**The problem:** Rewrite the email about barbarism tools, starting with "Date: Sat Sep" and going on through "have, namely context.", swapping "barbarism" for "solecism" each time it appears.

**Selected excerpt:**
━━━━━━━━━━━━━━━━━━━━━━━━━━━━━━
From: Dom Lachowicz (doml@appligent.com)
Date: Sat Sep 21 2002 - 14:39:15 EDT
Your English barbarism links add something very important to this
discussion - that a good barbarism tool will need something that spell
checking tools lack, and that grammar checkers have, namely context.
Anything based on simple word replacement would be a hack, and miss
things like:
already vs all ready
accept vs except
which are all valid English words. A spell checker model would miss "all
ready" when you wanted to type "already." The links you point to reek of
suggestions a grammar checker might make. A simple "find/replace wrong
word" suggestion won't do for anything more complex than, say, an
American getting rid of excess 'u's and 'e's from British words, because
it lacks context. Even in some cases like "enthuse" there is no word
that maps directly onto it. Your tool would need to suggest something
like "Reword this using the phrase 'to be enthusiastic'"
Again, I'm not opposed for a tool like this from going into the main or
plugin tree. I just want it to be done correctly, at the correct level,
and for the correct reasons. A poorly implemented feature is often worse
than not having that feature at all.
Dom
On Sat, 2002-09-21 at 14:11, Alan Horkan wrote:
>
> > In the other side, barbarisms are different. They are just wrong words. If you
> > already have a word in your language to express a concept and you use an
> > incorrect one that is a barbarism.
━━━━━━━━━━━━━━━━━━━━━━━━━━━━━━
**Dataset excerpt:**
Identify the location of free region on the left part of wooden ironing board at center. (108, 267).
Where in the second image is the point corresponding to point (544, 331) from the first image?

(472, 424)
━━━━━━━━━━━━━━━━━━━━━━━━━━━━━━
**Task solution:**
Date: Sat Sep 21 2002 - 14:39:15 EDT
Your English solecism links add something very important to this
discussion - that a good solecism tool will need something that spell
checking tools lack, and that grammar checkers have, namely context.